• _EXERCISE_
In the records below, find the lines that include "nose" and copy each.
[Opening DATA PROVIDED section]
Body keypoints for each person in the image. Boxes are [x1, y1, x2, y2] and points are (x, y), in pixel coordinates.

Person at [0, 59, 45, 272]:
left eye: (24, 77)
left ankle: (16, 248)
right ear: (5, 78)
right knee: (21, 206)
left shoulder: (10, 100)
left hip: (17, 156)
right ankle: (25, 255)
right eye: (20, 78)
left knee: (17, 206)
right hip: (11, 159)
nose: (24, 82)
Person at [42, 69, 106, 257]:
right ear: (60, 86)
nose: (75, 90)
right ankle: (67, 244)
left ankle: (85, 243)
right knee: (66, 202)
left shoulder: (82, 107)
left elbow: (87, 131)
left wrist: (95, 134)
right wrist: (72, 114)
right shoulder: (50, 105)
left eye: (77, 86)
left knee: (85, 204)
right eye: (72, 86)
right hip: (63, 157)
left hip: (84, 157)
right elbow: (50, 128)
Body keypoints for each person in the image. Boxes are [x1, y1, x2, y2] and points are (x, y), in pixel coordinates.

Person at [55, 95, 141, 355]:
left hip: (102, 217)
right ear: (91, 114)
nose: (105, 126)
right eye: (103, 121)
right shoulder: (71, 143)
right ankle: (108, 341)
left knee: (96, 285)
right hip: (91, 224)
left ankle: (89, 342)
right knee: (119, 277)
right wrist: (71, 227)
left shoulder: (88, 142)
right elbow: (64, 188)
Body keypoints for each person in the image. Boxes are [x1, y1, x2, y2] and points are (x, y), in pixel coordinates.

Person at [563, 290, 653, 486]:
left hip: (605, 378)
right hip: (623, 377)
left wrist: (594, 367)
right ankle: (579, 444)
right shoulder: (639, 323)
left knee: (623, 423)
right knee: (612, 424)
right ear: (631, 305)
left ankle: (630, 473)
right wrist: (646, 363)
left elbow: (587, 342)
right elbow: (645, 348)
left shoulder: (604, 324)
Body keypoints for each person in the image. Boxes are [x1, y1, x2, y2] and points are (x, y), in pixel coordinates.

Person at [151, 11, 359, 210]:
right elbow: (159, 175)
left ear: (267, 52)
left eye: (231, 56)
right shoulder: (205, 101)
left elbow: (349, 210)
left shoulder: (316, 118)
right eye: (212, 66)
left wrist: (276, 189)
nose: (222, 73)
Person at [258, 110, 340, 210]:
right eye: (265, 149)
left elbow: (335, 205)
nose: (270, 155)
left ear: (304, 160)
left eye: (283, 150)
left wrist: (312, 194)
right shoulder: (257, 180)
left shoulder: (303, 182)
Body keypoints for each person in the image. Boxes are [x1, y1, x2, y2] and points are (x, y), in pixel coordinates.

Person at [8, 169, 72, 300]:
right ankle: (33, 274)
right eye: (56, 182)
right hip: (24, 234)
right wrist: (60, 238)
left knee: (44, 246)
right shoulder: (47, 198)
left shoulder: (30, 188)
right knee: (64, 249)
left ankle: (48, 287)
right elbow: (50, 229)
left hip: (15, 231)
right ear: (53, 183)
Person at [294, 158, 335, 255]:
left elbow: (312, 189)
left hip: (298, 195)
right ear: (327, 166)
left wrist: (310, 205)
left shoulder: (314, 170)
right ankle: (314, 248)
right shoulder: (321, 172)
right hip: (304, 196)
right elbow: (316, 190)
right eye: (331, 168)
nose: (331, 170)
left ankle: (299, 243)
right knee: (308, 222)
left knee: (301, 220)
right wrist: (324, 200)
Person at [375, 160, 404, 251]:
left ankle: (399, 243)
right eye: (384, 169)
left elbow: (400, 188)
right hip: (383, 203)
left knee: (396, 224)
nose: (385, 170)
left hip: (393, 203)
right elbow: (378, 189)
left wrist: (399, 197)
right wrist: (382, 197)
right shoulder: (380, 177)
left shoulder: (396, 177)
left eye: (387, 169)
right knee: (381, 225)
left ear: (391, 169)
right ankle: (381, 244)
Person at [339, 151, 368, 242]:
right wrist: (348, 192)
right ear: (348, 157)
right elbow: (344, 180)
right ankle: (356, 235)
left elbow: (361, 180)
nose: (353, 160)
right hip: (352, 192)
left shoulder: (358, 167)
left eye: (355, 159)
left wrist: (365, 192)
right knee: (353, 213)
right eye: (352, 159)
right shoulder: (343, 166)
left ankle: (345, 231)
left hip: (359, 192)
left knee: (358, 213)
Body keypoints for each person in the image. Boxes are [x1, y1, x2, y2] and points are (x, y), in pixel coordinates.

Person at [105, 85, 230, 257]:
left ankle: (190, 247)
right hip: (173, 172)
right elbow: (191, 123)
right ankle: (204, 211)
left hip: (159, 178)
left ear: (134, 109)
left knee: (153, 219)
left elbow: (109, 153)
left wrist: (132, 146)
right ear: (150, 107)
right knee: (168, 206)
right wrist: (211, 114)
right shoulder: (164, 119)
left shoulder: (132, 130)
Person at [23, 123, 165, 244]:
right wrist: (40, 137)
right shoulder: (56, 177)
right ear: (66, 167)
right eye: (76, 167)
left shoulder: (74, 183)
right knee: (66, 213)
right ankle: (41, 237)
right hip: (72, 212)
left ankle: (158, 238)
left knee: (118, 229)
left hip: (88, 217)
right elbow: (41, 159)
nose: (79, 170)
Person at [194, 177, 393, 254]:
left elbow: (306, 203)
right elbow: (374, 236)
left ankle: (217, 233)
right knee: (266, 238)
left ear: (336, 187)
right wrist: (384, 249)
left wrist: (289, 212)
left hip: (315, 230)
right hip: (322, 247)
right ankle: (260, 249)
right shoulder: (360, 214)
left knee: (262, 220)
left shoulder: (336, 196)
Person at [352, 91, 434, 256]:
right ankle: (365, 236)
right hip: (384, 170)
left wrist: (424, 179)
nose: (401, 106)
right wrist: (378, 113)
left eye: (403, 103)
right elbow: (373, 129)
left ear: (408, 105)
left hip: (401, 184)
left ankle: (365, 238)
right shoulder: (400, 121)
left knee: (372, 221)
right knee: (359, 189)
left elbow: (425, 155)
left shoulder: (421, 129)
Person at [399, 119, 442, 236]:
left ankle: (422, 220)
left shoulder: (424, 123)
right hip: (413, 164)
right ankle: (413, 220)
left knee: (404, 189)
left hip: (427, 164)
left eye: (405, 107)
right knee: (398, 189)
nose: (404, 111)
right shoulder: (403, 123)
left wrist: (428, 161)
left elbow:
[Closing DATA PROVIDED section]
• _RESULT OF THIS TASK_
nose: (24, 82)
nose: (75, 90)
nose: (105, 126)
nose: (222, 73)
nose: (270, 155)
nose: (331, 170)
nose: (385, 170)
nose: (353, 160)
nose: (79, 170)
nose: (401, 106)
nose: (404, 111)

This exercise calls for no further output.